From May 15 to May 16 Jewish day school educators, partners and funders met to discuss the nature of Jewish day schools and their role in helping young Jews embrace their Judaism. The conference was organized by the Jewish Education Innovation Challenge (JEIC), a program of the Mayberg Foundation.
“JEIC is providing a platform for Jewish educators and innovators in the field to really test new models of conveying Jewish education and really providing a source of leadership for the Jewish education field,” said Manette Mayberg, trustee of the Mayberg Foundation.
The conference’s theme was “Values Illuminating Actions.”
“What we see now is that there’s often an emphasis on evaluative processes in Jewish schools that focus on grades and scores and rankings,” Mayberg said. “But it doesn’t capture at all whether that student is building a lifelong love of Jewish learning, of Jewish life, participation, leadership. A strong Jewish identity that will carry them through life.”
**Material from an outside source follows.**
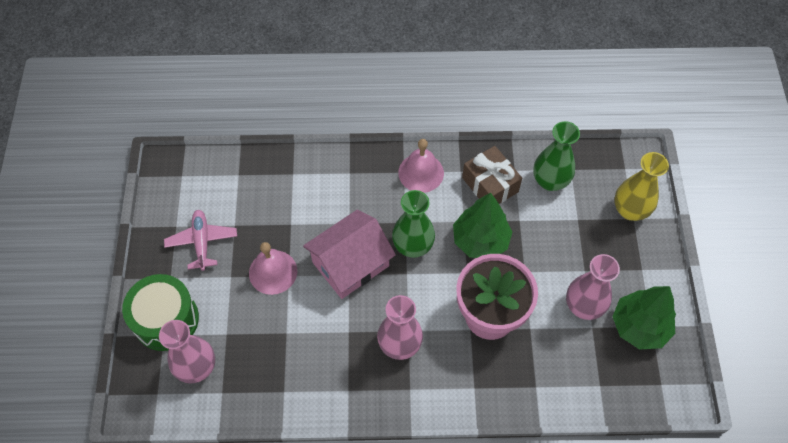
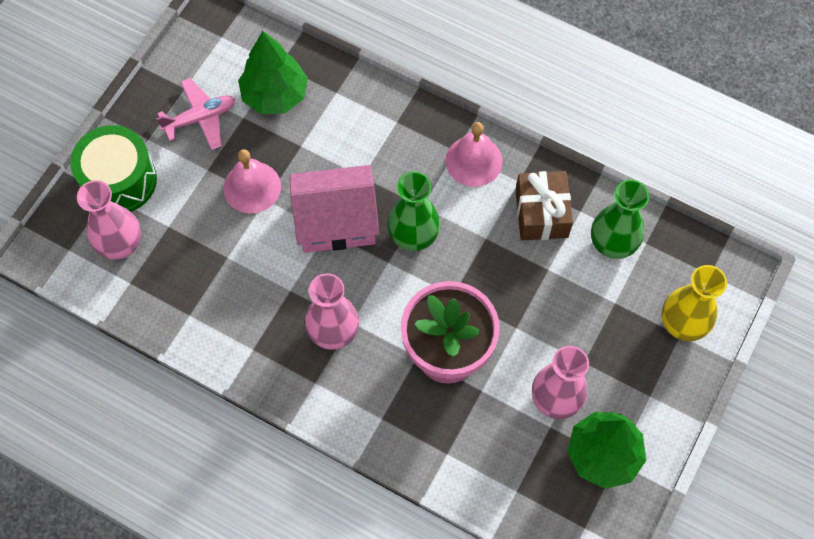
camera: 30 degrees right, 5 degrees up
pink plane [164,210,237,271] -> pink plane turned 45 degrees clockwise [156,78,235,150]
green tree [453,193,512,258] -> green tree moved to [238,31,308,114]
The conference had a unique set up, said Sharon Freundel, managing director of JEIC. “We don’t have normal sessions. There are no plenaries. There are no guest speakers. The first session [we had participants analyze] a bunch of policies from actual Jewish day school handbooks [to see if they matched espoused values.]”
One of the attendees, Leslie Ginsparg Klein, Ph.D, academic dean at Women’s Institute of Torah Seminary, said that the conference was a great place to get new ideas for her own institution’s projects.
“My institution is in the process of creating a new science lab and I have spoken to people at this conference and gotten great ideas,” Klein said. “I met new people who I will be keeping in touch with and continuing conversations.”
Amian Kelemer, CEO of the Louise B. and Morton J. Macks Center for Jewish Education (CJE), who was attending the conference for the first time, said that the conference helped expand her thinking beyond the conference itself.
“I have a 10 year old at home who goes to day school…I was telling him about this session on tefillah,” Kelemer said, “and we had this incredible conversation…that’s what this conference did…it was like lighting a spark and you started to think about ways it impacted your own professional work. Whether conference participants were educators or donors, there was a ‘meeting of the minds’ in that our focus is always the student and the Jewish values we want them to be inspired by.”
JEIC and the Mayberg Foundation’s plans for future include more conferences and more partnerships. While next year’s conference dates has been scheduled, they’re still deciding on a location, Freundel said.
As for partnerships, JEIC has been sponsoring new and innovative models in Jewish education at a select number of schools across the country.
“We’re focusing now on implementation and helping those models to scale up to be embedded in other schools,” Mayberg said.
Disclaimer: Louis Mayberg, one of the trustees of the Mayberg Foundation, is also an owner of Mid-Atlantic Media.